Having played at the highest levels, Todd Demsey knows how he, and so many others, can hold on to that dream and look for one more, two more, three more chances to succeed. "It's such a fine line between the guys out on this tour, the guys on the Nationwide and the guys on the PGA Tour," says Demsey. "You've got Tiger and Phil and a couple of dozen others with a big talent difference, but the rest of the guys up there aren't that much different from the guys here. It's a very fine line and it's almost all mental. I don't need to make changes. I just have to trust what I have and believe you can do great things. Just getting it done when it really matters."

A guy like Casey Wittenberg is pretty sure he can get it done, he just hasn't done it yet. Wittenberg, just 22, played only one year of college golf before turning pro after the 2004 U.S. Open. A runner-up finish in the 2003 U.S. Amateur had earned him an invitation to the Masters, where he finished 13th the following year. In 2005, he played again in both the Masters and U.S. Open. He got a handful of sponsor exemptions to PGA Tour events, but he couldn't get through the difficult PGA Tour qualifying process and found himself playing on the Hooters Tour in 2006.

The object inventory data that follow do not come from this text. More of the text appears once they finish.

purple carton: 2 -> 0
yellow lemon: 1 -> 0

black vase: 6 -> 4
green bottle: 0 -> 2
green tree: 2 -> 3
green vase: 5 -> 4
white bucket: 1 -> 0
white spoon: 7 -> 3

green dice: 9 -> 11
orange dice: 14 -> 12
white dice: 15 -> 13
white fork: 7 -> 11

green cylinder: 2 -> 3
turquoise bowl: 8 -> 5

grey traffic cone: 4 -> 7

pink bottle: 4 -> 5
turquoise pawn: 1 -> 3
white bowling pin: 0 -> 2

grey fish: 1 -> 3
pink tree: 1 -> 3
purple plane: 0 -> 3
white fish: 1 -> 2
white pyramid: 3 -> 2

"You know, you can be playing on the Hooters Tour one week and a month later be playing on the PGA Tour," says Wittenberg. "I've been the No. 1 junior player, the No. 1 amateur player. I turned pro at 19 and I'm 22 now and definitely more mature. There's no reason for me not to be successful. There are a lot of guys who have their PGA Tour cards that if you put them in the first stage of Tour school, many wouldn't make it through all three stages. That's just how tough it is, how many good players there are."

Wittenberg went back to Tour school in the fall, brimming with confidence and knowing he has a place to play if he doesn't make it. "Do I want to be on the Hooters Tour? No," he says. "Am I glad it's here? Yes."

Marc Turnesa went back to Tour school last fall for the fifth time. He comes from a family with a great golf pedigree. His grandfather and seven uncles, based in the greater New York area, were an American golfing dynasty during the middle of the twentieth century. Until recently, Marc had not met with great success, but a sterling performance in last fall's PGA Tour National Qualifying Tournament earned him a Nationwide Tour card for 2007.

"I've never thought about anything else," says Turnesa. "I've always loved the game. It's the only thing I know." And besides, it beats working for a living.

"The good thing is that you're not working at a real job," says Turnesa. "Let's be honest about it. It's easy street."

Jeff Williams is a Cigar Aficionado contributing editor.